# Your instructions
A faithful, complete copy of the records is required.

# Data supplied
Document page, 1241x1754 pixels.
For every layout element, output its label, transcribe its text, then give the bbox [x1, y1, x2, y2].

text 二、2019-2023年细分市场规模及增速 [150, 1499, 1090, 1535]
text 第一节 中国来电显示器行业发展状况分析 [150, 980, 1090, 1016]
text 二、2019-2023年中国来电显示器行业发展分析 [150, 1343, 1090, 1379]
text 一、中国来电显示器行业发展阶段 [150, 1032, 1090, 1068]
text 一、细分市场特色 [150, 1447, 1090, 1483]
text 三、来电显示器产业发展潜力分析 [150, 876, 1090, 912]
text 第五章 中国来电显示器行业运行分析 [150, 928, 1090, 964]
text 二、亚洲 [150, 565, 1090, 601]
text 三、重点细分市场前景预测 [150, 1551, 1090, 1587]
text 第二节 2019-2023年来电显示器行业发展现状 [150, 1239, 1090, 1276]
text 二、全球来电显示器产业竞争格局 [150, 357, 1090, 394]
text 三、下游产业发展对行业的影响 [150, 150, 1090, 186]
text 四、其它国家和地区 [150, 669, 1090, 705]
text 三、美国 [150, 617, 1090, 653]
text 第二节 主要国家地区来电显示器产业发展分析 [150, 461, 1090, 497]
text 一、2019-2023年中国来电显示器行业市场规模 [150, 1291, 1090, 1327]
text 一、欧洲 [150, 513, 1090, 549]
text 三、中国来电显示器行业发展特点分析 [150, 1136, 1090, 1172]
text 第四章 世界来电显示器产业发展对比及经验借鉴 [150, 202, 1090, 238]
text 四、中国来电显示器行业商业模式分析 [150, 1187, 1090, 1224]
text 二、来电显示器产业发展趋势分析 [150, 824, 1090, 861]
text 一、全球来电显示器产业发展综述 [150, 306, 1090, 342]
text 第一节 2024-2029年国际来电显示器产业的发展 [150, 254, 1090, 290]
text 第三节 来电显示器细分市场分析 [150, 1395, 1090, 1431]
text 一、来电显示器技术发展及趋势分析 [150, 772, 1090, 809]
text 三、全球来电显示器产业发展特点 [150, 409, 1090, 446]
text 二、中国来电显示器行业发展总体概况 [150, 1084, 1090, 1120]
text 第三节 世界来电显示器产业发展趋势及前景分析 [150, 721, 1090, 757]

# Result of this task
Document page, 1241x1754 pixels.
For every layout element, output its label, transcribe its text, then give the bbox [x1, y1, x2, y2].

text 二、2019-2023年细分市场规模及增速 [150, 1499, 1090, 1535]
text 第一节 中国来电显示器行业发展状况分析 [150, 980, 1090, 1016]
text 二、2019-2023年中国来电显示器行业发展分析 [150, 1343, 1090, 1379]
text 一、中国来电显示器行业发展阶段 [150, 1032, 1090, 1068]
text 一、细分市场特色 [150, 1447, 1090, 1483]
text 三、来电显示器产业发展潜力分析 [150, 876, 1090, 912]
text 第五章 中国来电显示器行业运行分析 [150, 928, 1090, 964]
text 二、亚洲 [150, 565, 1090, 601]
text 三、重点细分市场前景预测 [150, 1551, 1090, 1587]
text 第二节 2019-2023年来电显示器行业发展现状 [150, 1239, 1090, 1276]
text 二、全球来电显示器产业竞争格局 [150, 357, 1090, 394]
text 三、下游产业发展对行业的影响 [150, 150, 1090, 186]
text 四、其它国家和地区 [150, 669, 1090, 705]
text 三、美国 [150, 617, 1090, 653]
text 第二节 主要国家地区来电显示器产业发展分析 [150, 461, 1090, 497]
text 一、2019-2023年中国来电显示器行业市场规模 [150, 1291, 1090, 1327]
text 一、欧洲 [150, 513, 1090, 549]
text 三、中国来电显示器行业发展特点分析 [150, 1136, 1090, 1172]
text 第四章 世界来电显示器产业发展对比及经验借鉴 [150, 202, 1090, 238]
text 四、中国来电显示器行业商业模式分析 [150, 1187, 1090, 1224]
text 二、来电显示器产业发展趋势分析 [150, 824, 1090, 861]
text 一、全球来电显示器产业发展综述 [150, 306, 1090, 342]
text 第一节 2024-2029年国际来电显示器产业的发展 [150, 254, 1090, 290]
text 第三节 来电显示器细分市场分析 [150, 1395, 1090, 1431]
text 一、来电显示器技术发展及趋势分析 [150, 772, 1090, 809]
text 三、全球来电显示器产业发展特点 [150, 409, 1090, 446]
text 二、中国来电显示器行业发展总体概况 [150, 1084, 1090, 1120]
text 第三节 世界来电显示器产业发展趋势及前景分析 [150, 721, 1090, 757]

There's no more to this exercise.